* EXERCISE INPUTS
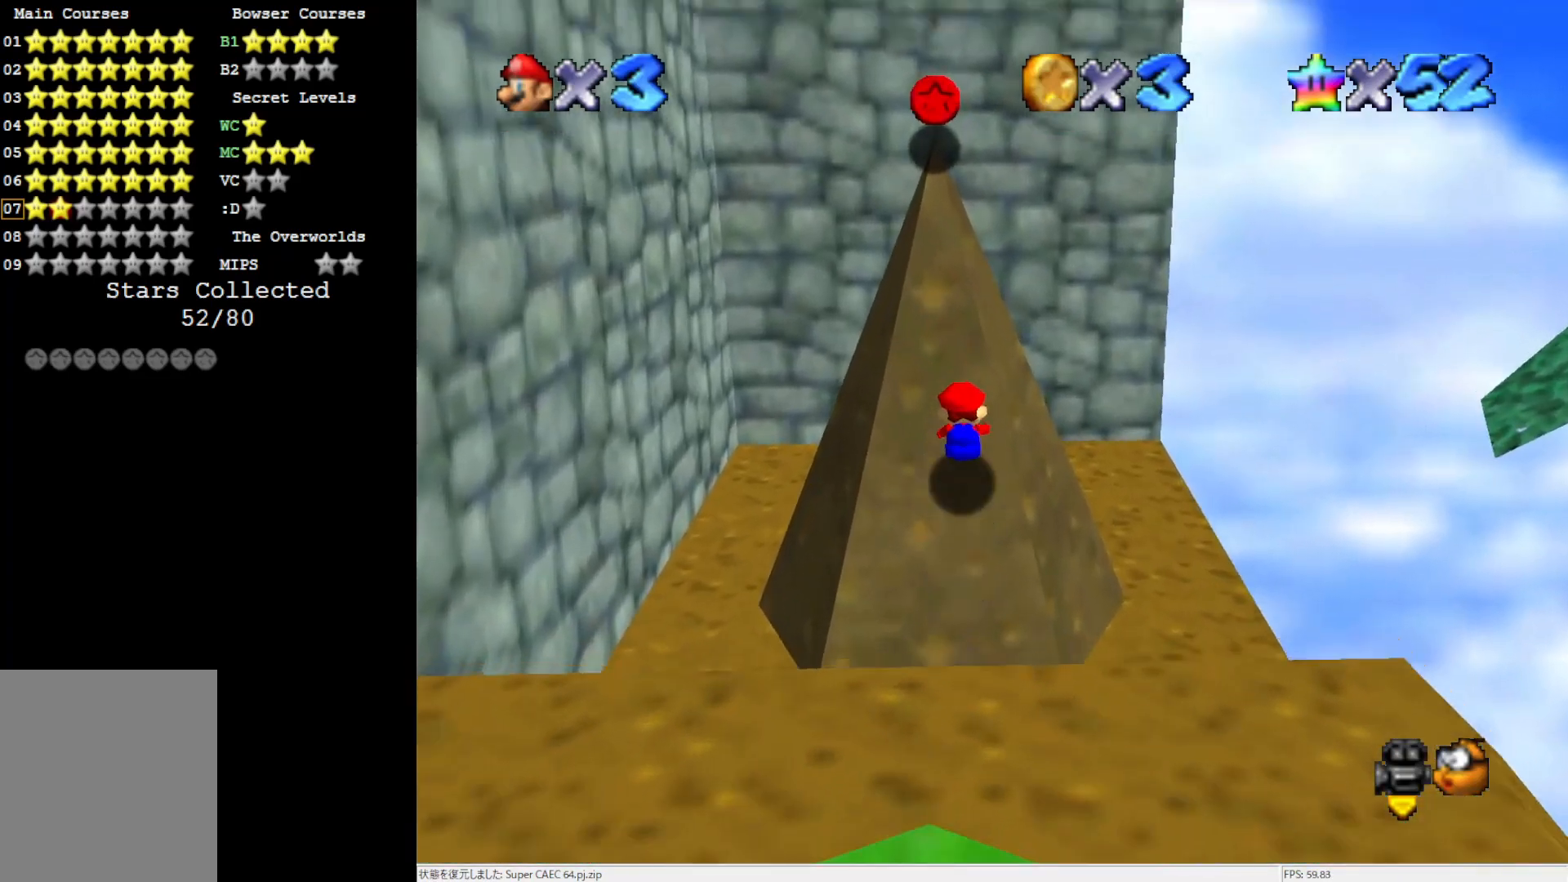
{"buttons": [], "left_stick": "up-right", "events": [[483, "A", "up"]]}
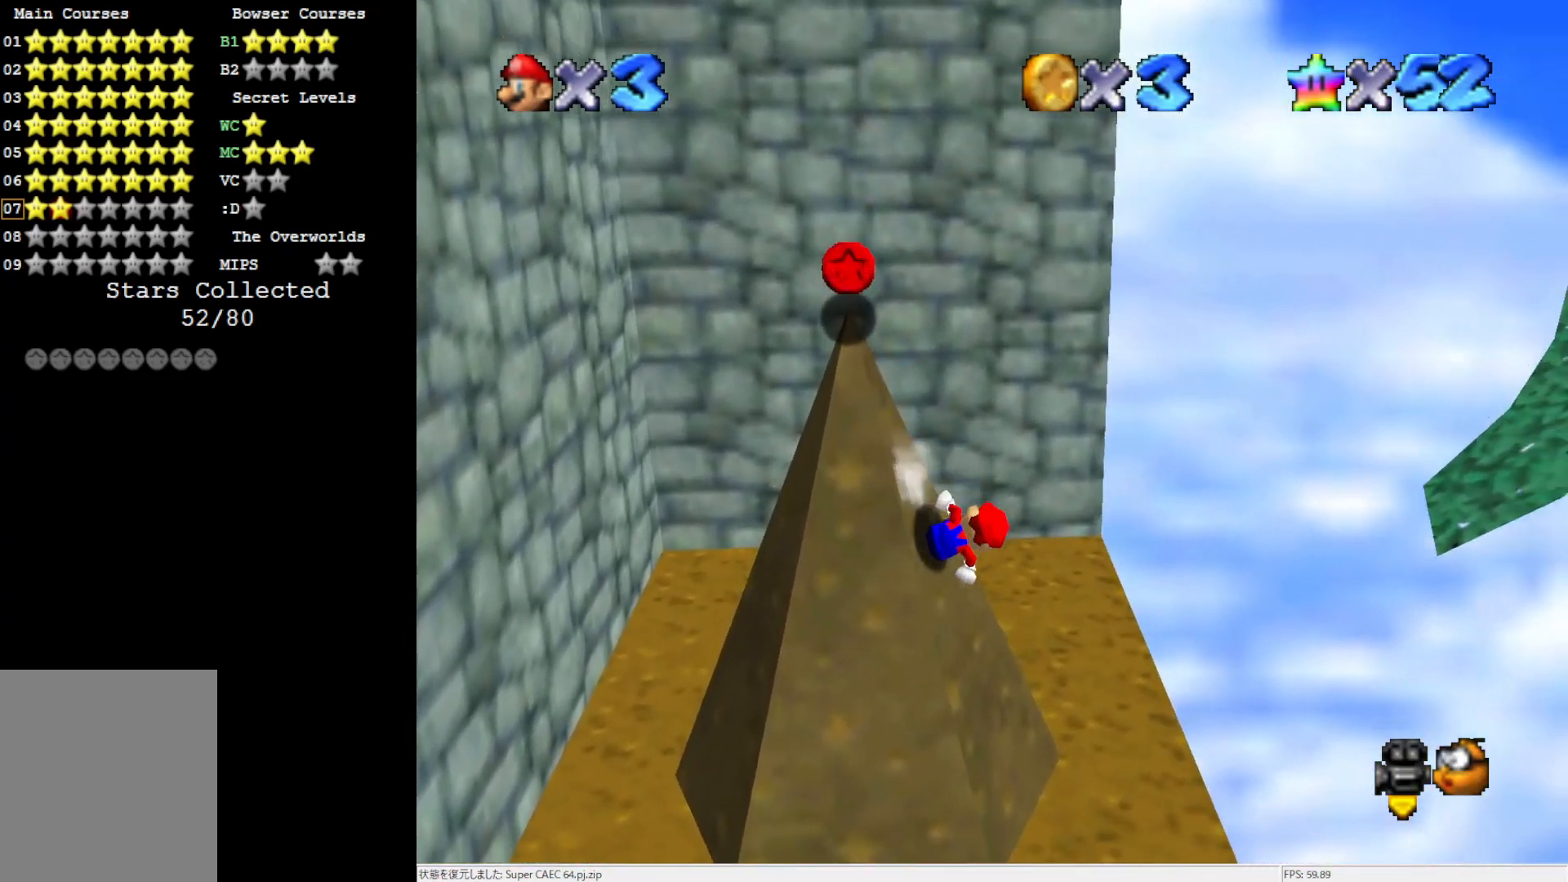
{"buttons": ["A"], "left_stick": "up-right", "events": [[183, "A", "down"]]}
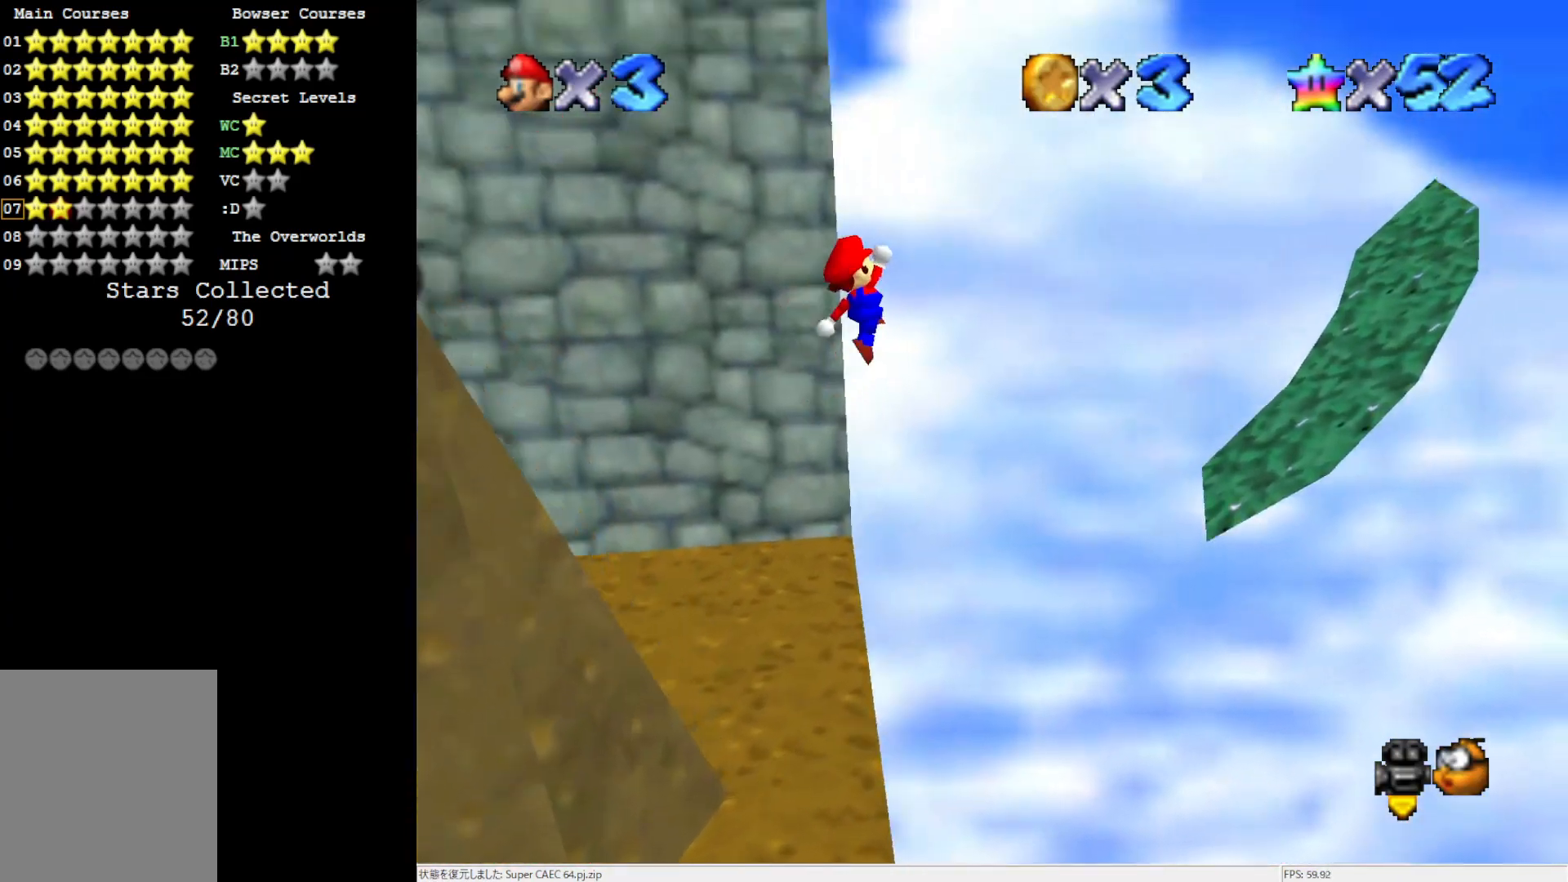
{"buttons": ["A"], "left_stick": "down-left", "events": [[250, "left_stick", "down-left"]]}
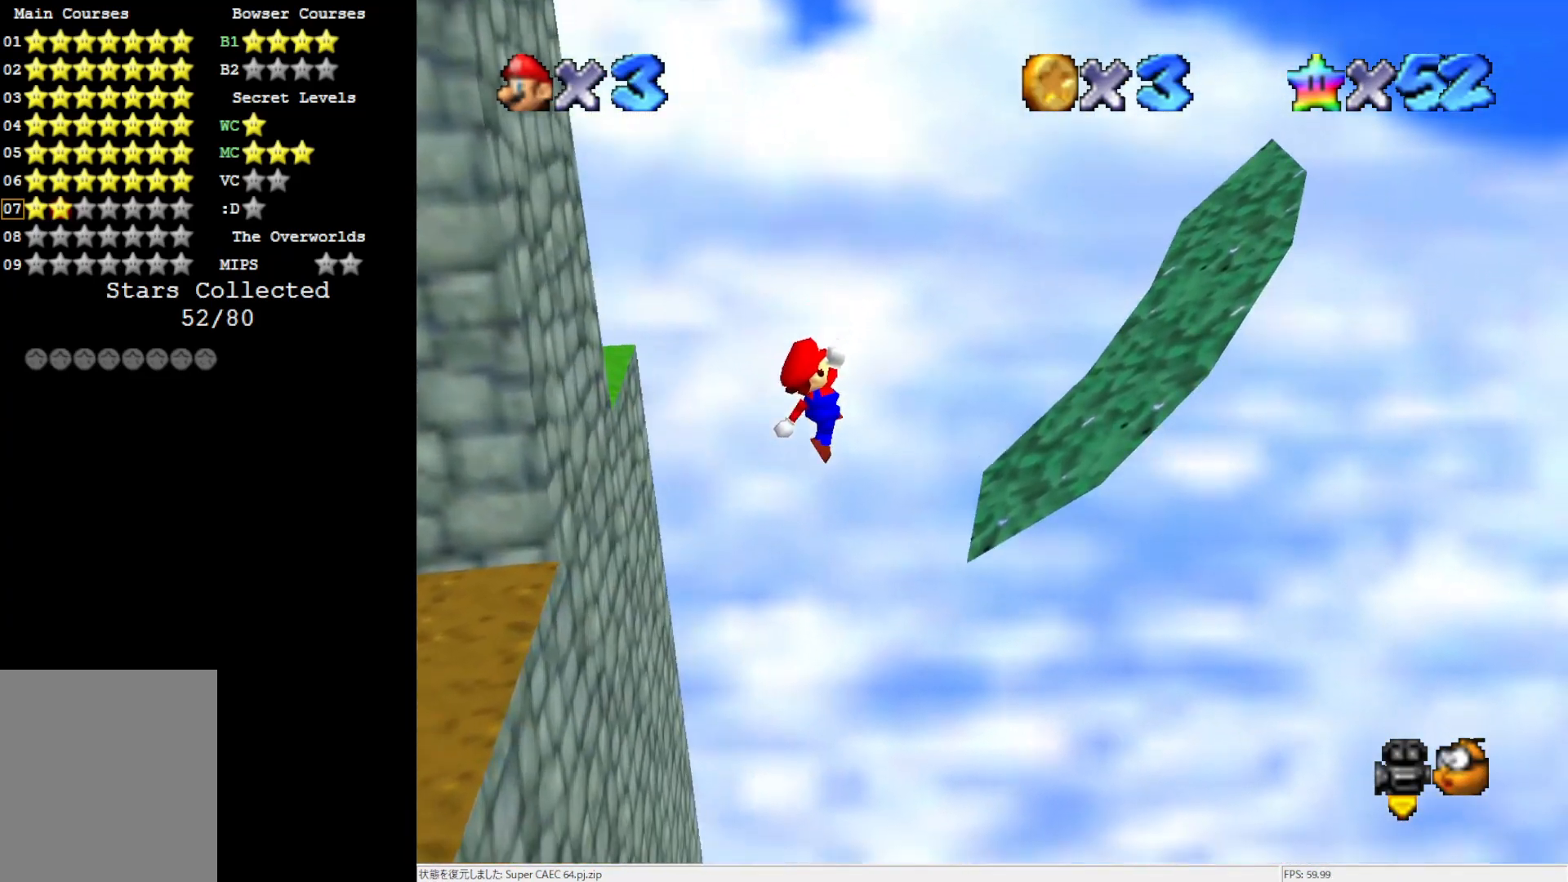
{"buttons": ["C_LEFT"], "left_stick": "up-right", "events": [[17, "B", "down"], [33, "left_stick", "up"], [183, "A", "up"], [183, "B", "up"], [300, "C_LEFT", "down"], [300, "left_stick", "up-right"]]}
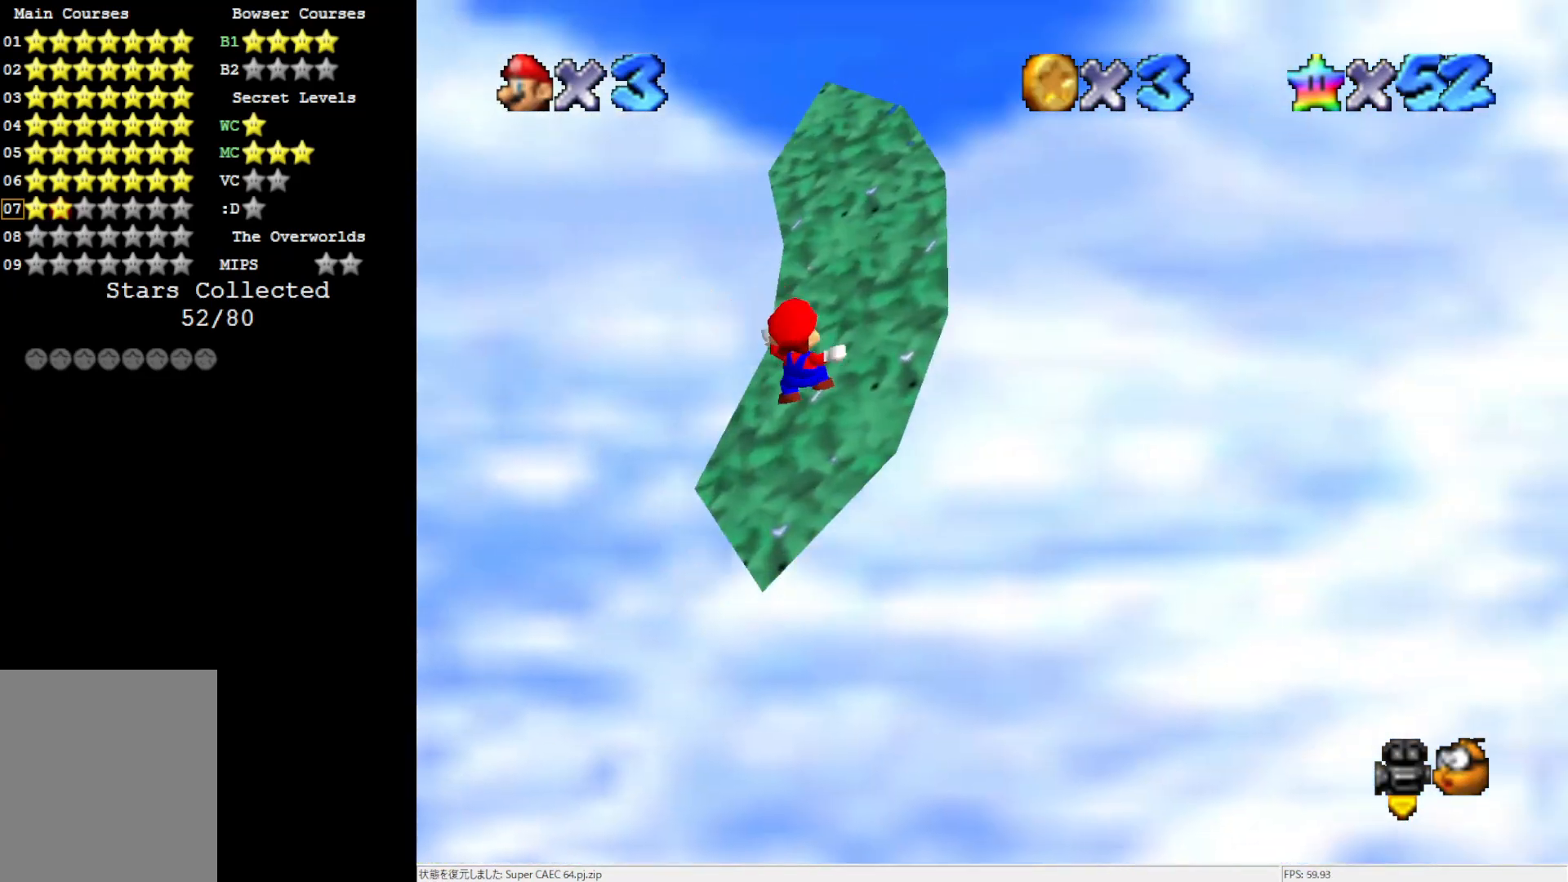
{"buttons": [], "left_stick": "up", "events": [[17, "C_LEFT", "up"], [83, "left_stick", "up"]]}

* EXERCISE
Drop the images; restate the listing exactly.

* OUTPUT FOR THIS TASK
{"buttons": [], "left_stick": "up-right", "events": [[483, "A", "up"]]}
{"buttons": ["A"], "left_stick": "up-right", "events": [[183, "A", "down"]]}
{"buttons": ["A"], "left_stick": "down-left", "events": [[250, "left_stick", "down-left"]]}
{"buttons": ["C_LEFT"], "left_stick": "up-right", "events": [[17, "B", "down"], [33, "left_stick", "up"], [183, "A", "up"], [183, "B", "up"], [300, "C_LEFT", "down"], [300, "left_stick", "up-right"]]}
{"buttons": [], "left_stick": "up", "events": [[17, "C_LEFT", "up"], [83, "left_stick", "up"]]}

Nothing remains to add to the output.